Die eingebaute Anlage muss auf einwandfreie Funktion und vorschriftsmäßige Installation überprüft werden. Nach der Abnahmeprüfung muss im Bereich der installierten Feststellanlage vom Betreiber der Anlage ein Zulassungsschild angebracht werden. Die Abnahme kann nur vom Hersteller der Feststellanlage einer vom Hersteller zertifizierten Person oder einer benannten Prüfstelle (derzeit nur VdS Schadenverhütung GmbH) durchgeführt werden. Nach Ablauf der Zulassungsbescheide des DIBt entfällt die Grundlage für die Abnahmeprüfung nach Errichtung der Anlage und die Feststellanlage kann nicht mehr abgenommen werden. Über die erfolgreiche Abnahmeprüfung ist ein Protokoll auszufertigen dieses ist von Betreiber der Anlage aufzubewahren und auf verlangen (z.B. bei der Feuerbeschau durch kommunale Behörden, Feuerwehr) vorzulegen. Da die Landesbauordnungen den Begriff des "Bestandsschutzes" nicht kennen, sind bei nicht abgenommenen Anlagen bei denen die Zulassungsbescheide abgelaufen sind und bei abgenommenen Anlagen mit erfolgreichem Abnahmeprotokoll, die aber bei der Wartung erhebliche nicht durch Reparaturen oder Wartungsarbeiten behebbare Mängel aufweisen, vom Feuerschutzabschluss zu entfernen.

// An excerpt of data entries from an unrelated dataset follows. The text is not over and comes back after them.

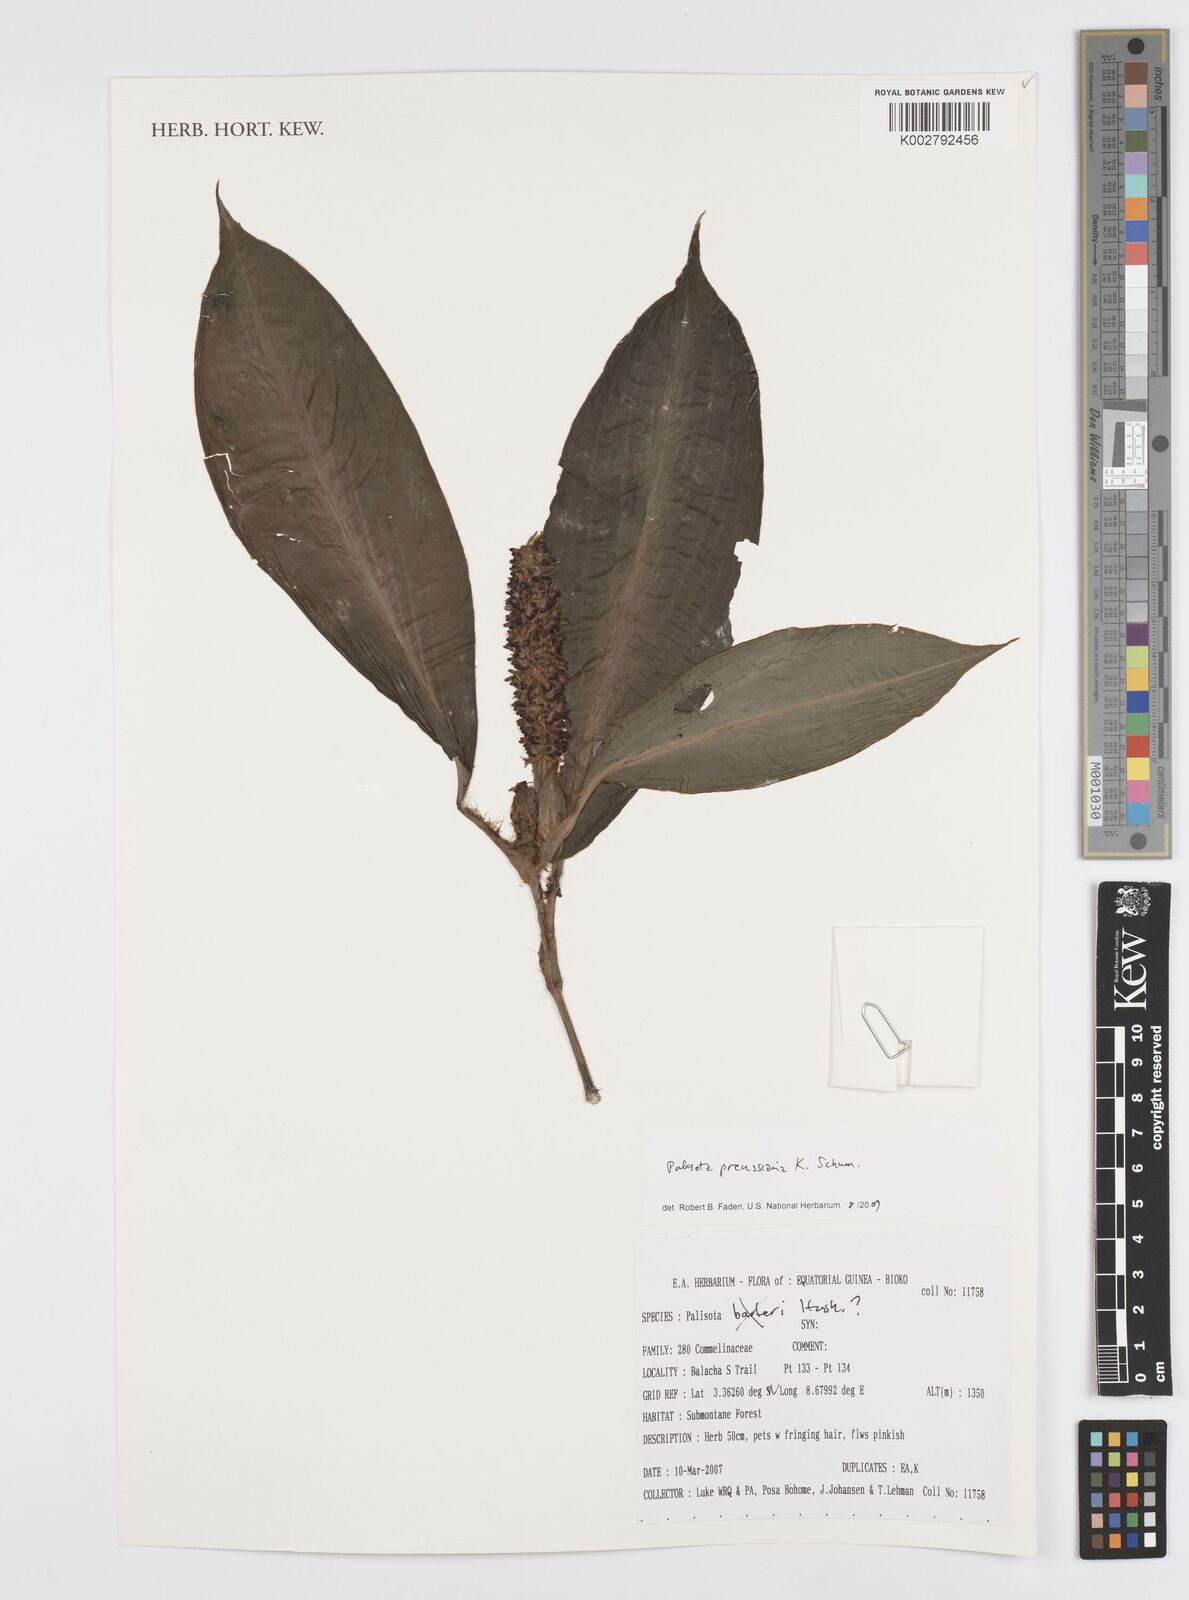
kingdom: Plantae
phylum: Tracheophyta
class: Liliopsida
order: Commelinales
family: Commelinaceae
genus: Palisota
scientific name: Palisota preussiana
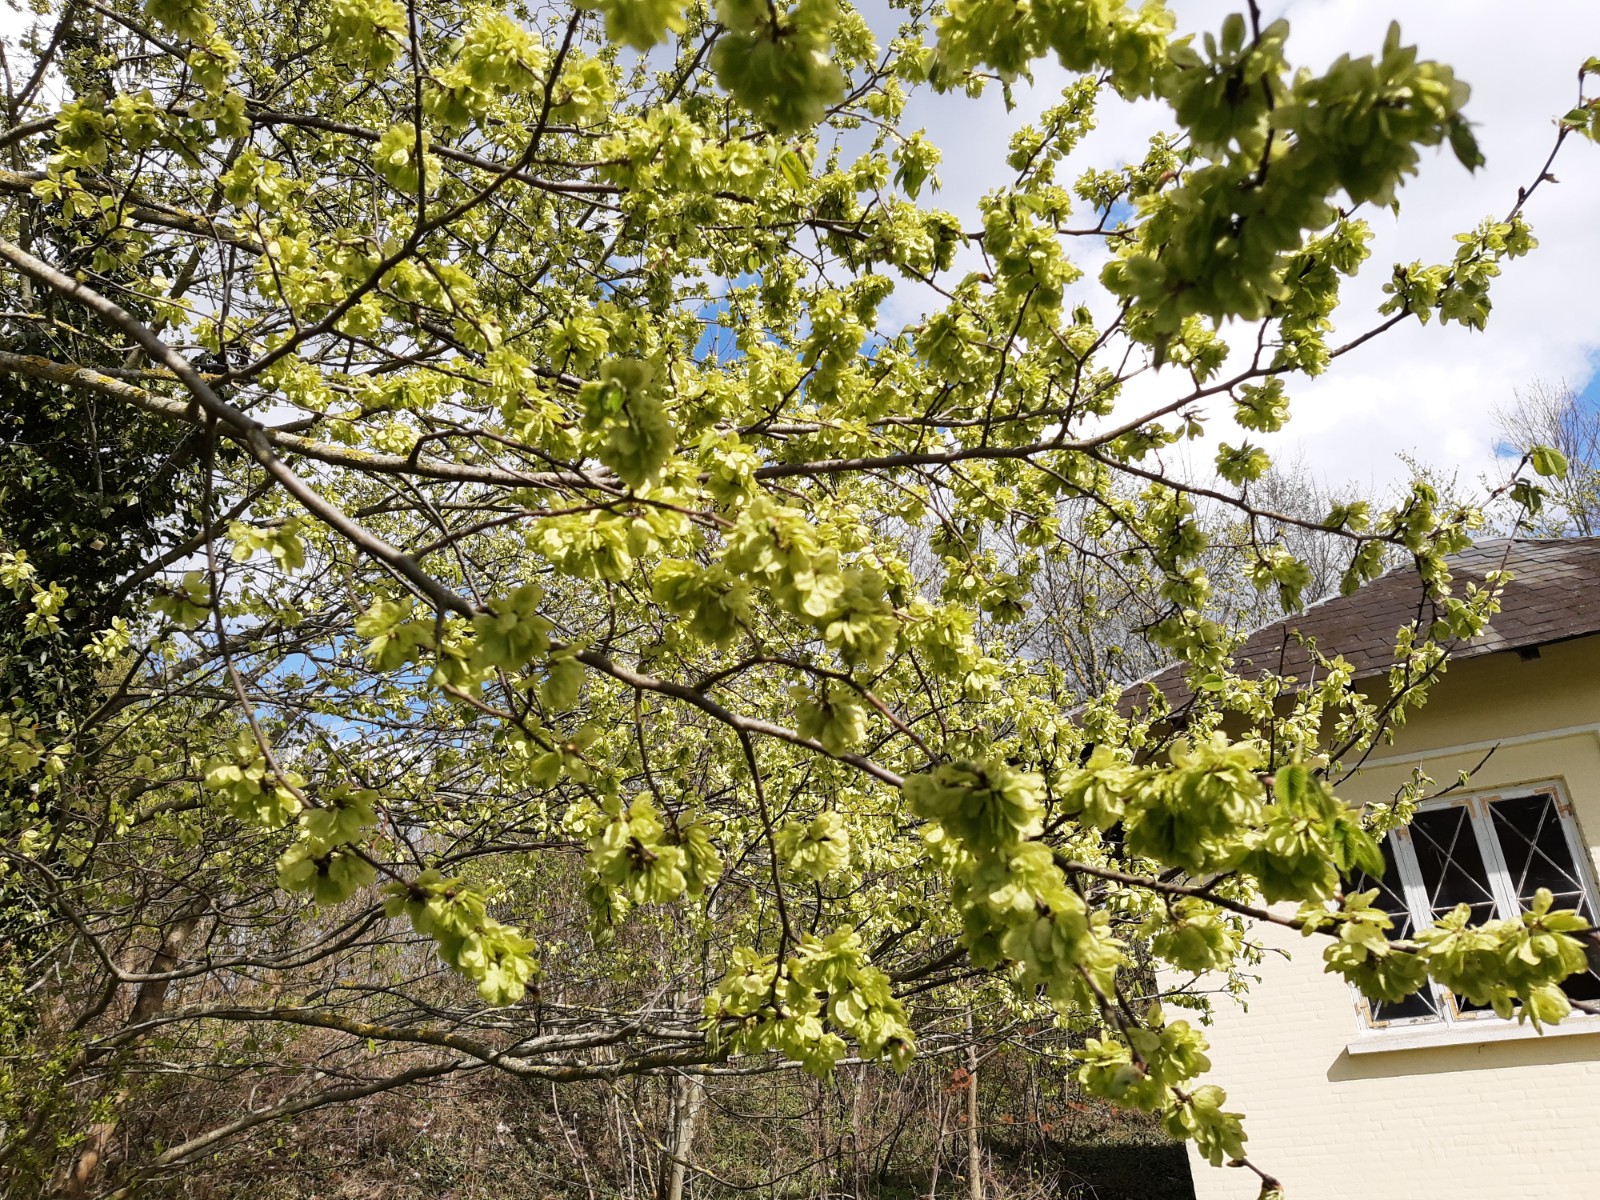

Die Feststellanlage muss vom Betreiber ständig betriebsfähig gehalten und mindestens einmal pro Monat auf ihre einwandfreie Funktion überprüft werden. Außerdem ist der Betreiber verpflichtet, einmal pro Jahr eine Prüfung auf ordnungsgemäßes und störungsfreies Zusammenwirken aller Geräte, sowie eine Wartung vorzunehmen oder vornehmen zu lassen, sofern nicht im Zulassungsbescheid eine kürzere Frist angegeben ist.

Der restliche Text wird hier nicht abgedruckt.